Don't Call It "Flat", Call it "Base": Revenue Neutral Seems to be the Trend

Insurance companies, third party administrators and billing services have begun to announce the changes in their pricing structure in response to the NAGS rebalanced pricing scheduled to become effective February 28, 2005. Most, with some exceptions, are opting for a structure that includes a NAGS list price with a small discount off (or, increase above in some markets) the new part price, a separate fee for adhesives and separate hourly rate for labor.

The adhesive prices for most of these offers is between $20-$22 flat. The hourly labor rate being offered has ranged between $35-$40 with an interesting phenomena occurring. A number of providers have chosen a labor structure that offers a $40 base fee (mistakenly being called a flat fee), plus $30 per hour for labor. So for an installation that requires two hours, the labor fee paid would be $100 ($40 + (2x$30)). A 3-hour installation would provide $130 in labor ($40+(3x$30)).

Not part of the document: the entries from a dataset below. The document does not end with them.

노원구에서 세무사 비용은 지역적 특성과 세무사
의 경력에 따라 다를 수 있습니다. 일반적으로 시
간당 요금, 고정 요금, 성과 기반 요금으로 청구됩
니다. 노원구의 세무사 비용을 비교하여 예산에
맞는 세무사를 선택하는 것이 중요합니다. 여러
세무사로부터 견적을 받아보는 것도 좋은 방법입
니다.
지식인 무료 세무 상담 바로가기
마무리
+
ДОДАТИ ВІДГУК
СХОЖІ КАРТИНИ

"We are concerned a bit that when people see the pricing structure, they will see $40 flat and think that's it," said one insurance representative who preferred not to be identified. "It's a double-tiered structure, it's a $40 flat fee plus $30 per hour for all hours of labor."

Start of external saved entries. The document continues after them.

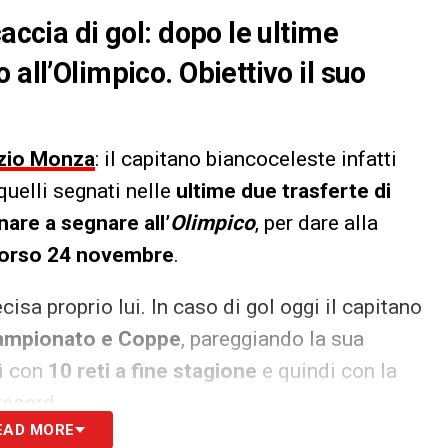
accia di gol: dopo le ultime
 all’Olimpico. Obiettivo il suo
zio Monza
: il capitano biancoceleste infatti
quelli segnati nelle
ultime due trasferte di
nare a segnare all’
Olimpico
, per dare alla
scorso 24 novembre
.
cisa proprio lui. In caso di gol oggi il capitano
Campionato e Coppe
, pareggiando la sua
nì con
10 reti a fine stagione
e quindi con la
record.
EAD MORE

Editor's note: to help avoid confusion in the industry, AGRR/ will refer to this $40 fee as a base fee, rather than a flat fee.

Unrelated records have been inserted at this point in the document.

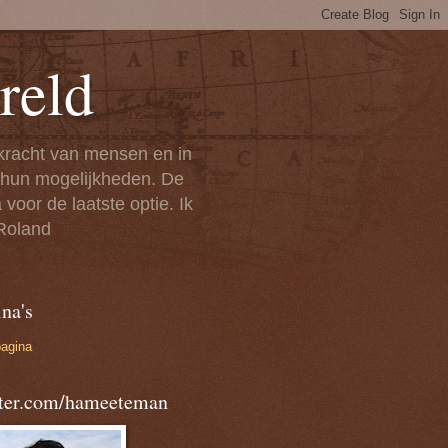
reld
 kracht van mensen en in
n hun mogelijkheden. De
voor de laatste optie. Ik
 Roland
na's
pagina
tter.com/hameeteman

The net effect under most new plans being announced has been value-neutral. That is, the net result of what's being paid for an installation under the old NAGS benchmark price vs. the new NAGS rebalanced price is minimal. There are some exceptions to this, which AGRR/GlassBYTES will cover in a separate post.

The industry has held its collective breath for weeks with hopes of avoiding a repeat of the 1999 revaluation in which an hourly labor rate was to be added. Instead, most providers offered a true flat rate labor, hampering the ability of auto glass shops to negotiate their own rates. Thus far, this does not appear to be the case with most rebalancing offers being made.

"People should not be lulled into a false sense of complacency by the pricing announced thus far," said one auto glass shop owner, "you need to study and analyze your own situation to know what pricing will and will not work for you. Shops that have taken a proactive look at this will be in much better shape than those that are simply reacting."